THE REQUEST
Pick up the essay below about a rainy hike and body image, and keep writing from its final sentence.

The forest towers behind me and to my left catch a glimpse of the snowcapped peaks of Sinchalagua. I’m showered in sunshine. I’m swaddled in sweat and warmth. The rain begins to fall softly as my heart pumps endorphins to every cavity of my body.

I feel like a child again, transported to a rainy spring day in Connecticut. My big brother and I splash through our flooded street wearing bright yellow rain boots. We turn over rocks and search for worms. Our fingernails are full of dirt and my knees are scraped from falling off of my bike earlier that morning. I wear a hello kitty Band-Aid with pride.

This distant version of myself existed to experience, not to be experienced.

As I’ve grown older I have forgotten that my body isn’t for others. I’m not some sculpture meant for scrutiny. I don’t have to be pretty from every angle. I don’t exist as a one dimensional art form or a quiet mannequin curated from marble and fastened to the halls of the MET.

I’m a culmination of all of my parts. Even the ones I cannot see. I am a composition of stories, adventures and struggles; some of which have altered the appearance of my bone, skin and body.

There’s a dialogue in my head between a brave five year old child dawning rain boots and road burn and a 23 year old-version who thinks she needs to be palatable from all angles.

DATASET EXCERPT
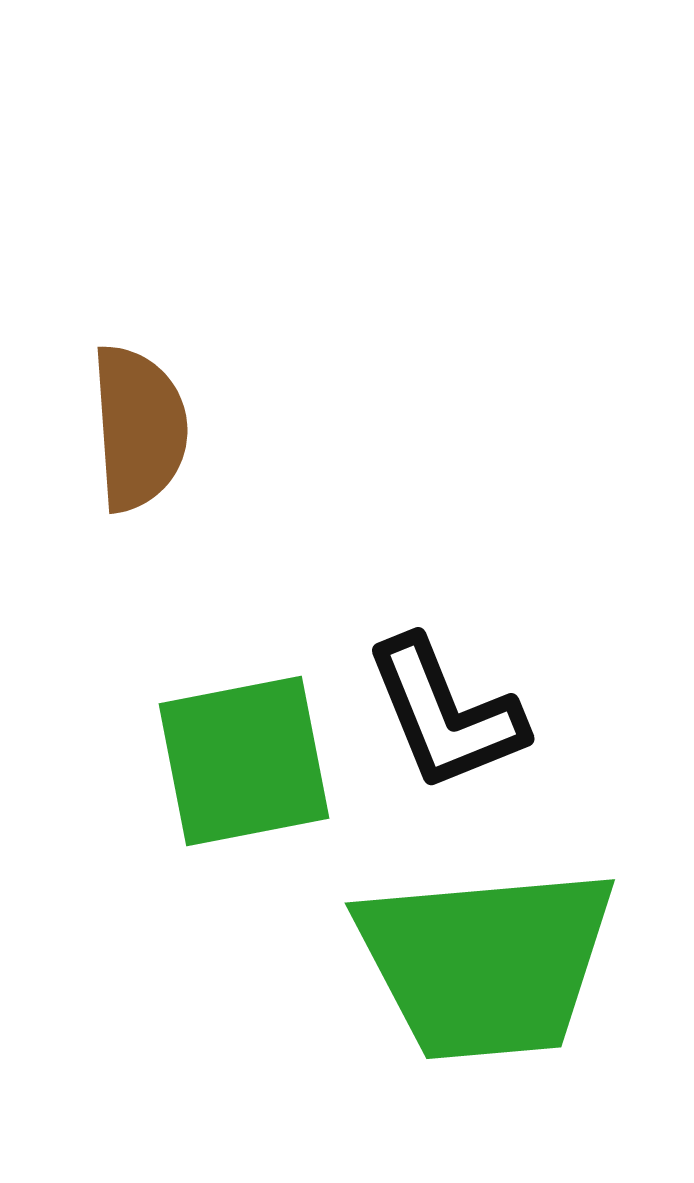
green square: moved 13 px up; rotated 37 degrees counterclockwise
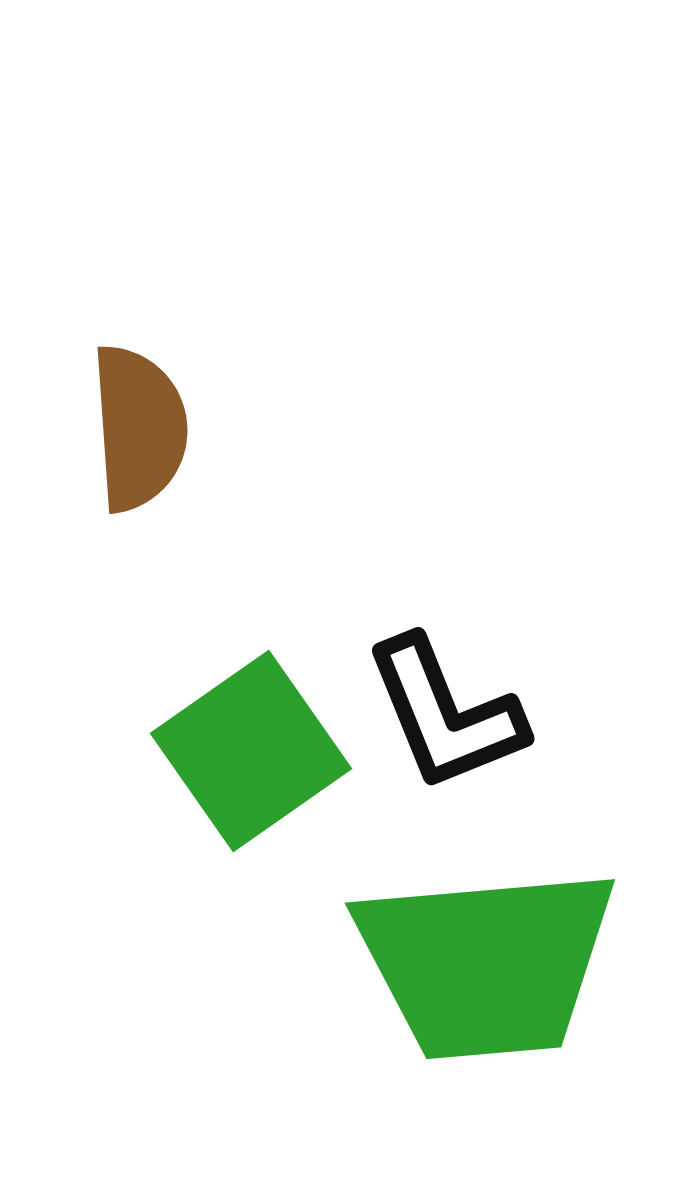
green square: moved 7 px right, 10 px up; rotated 24 degrees counterclockwise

THE ANSWER
“You don’t have to swallow your tongue to make your profile look less obscene.”

“You don’t have to suck in your stomach to enjoy the beach.”

“You don’t need to shave your bikini line to be worthy of love and affection.”

I suppose that sometimes wisdom isn’t synonymous with age, it’s actually synonymous with naivete.

She reminds me that I am lungs breathing life into my muscles, legs that carry me up hundreds of meters of altitude over loose volcanic rock, eyes that witness sunsets and fingertips that push me into a child’s pose.

I’m a walking, skipping, tumbling, breathing, human miracle. The perfect system of nerves and capillaries and joints and bone.

On some days I find myself critiquing candid photos of myself. I’m sitting crisscross applesauce on the beach and admiring the skyline. I can almost remember how heavenly the moment felt.

Why do I wish my nose was smaller? My ancestors didn’t escape concentration camps for me to be ashamed of the bridge of my nose.

It’s hard work-rewiring the way you’ve been conditioned to think. It’s a constant dialogue. A constant uphill battle. You have to be vigilant, consistent, and most importantly, compassionate.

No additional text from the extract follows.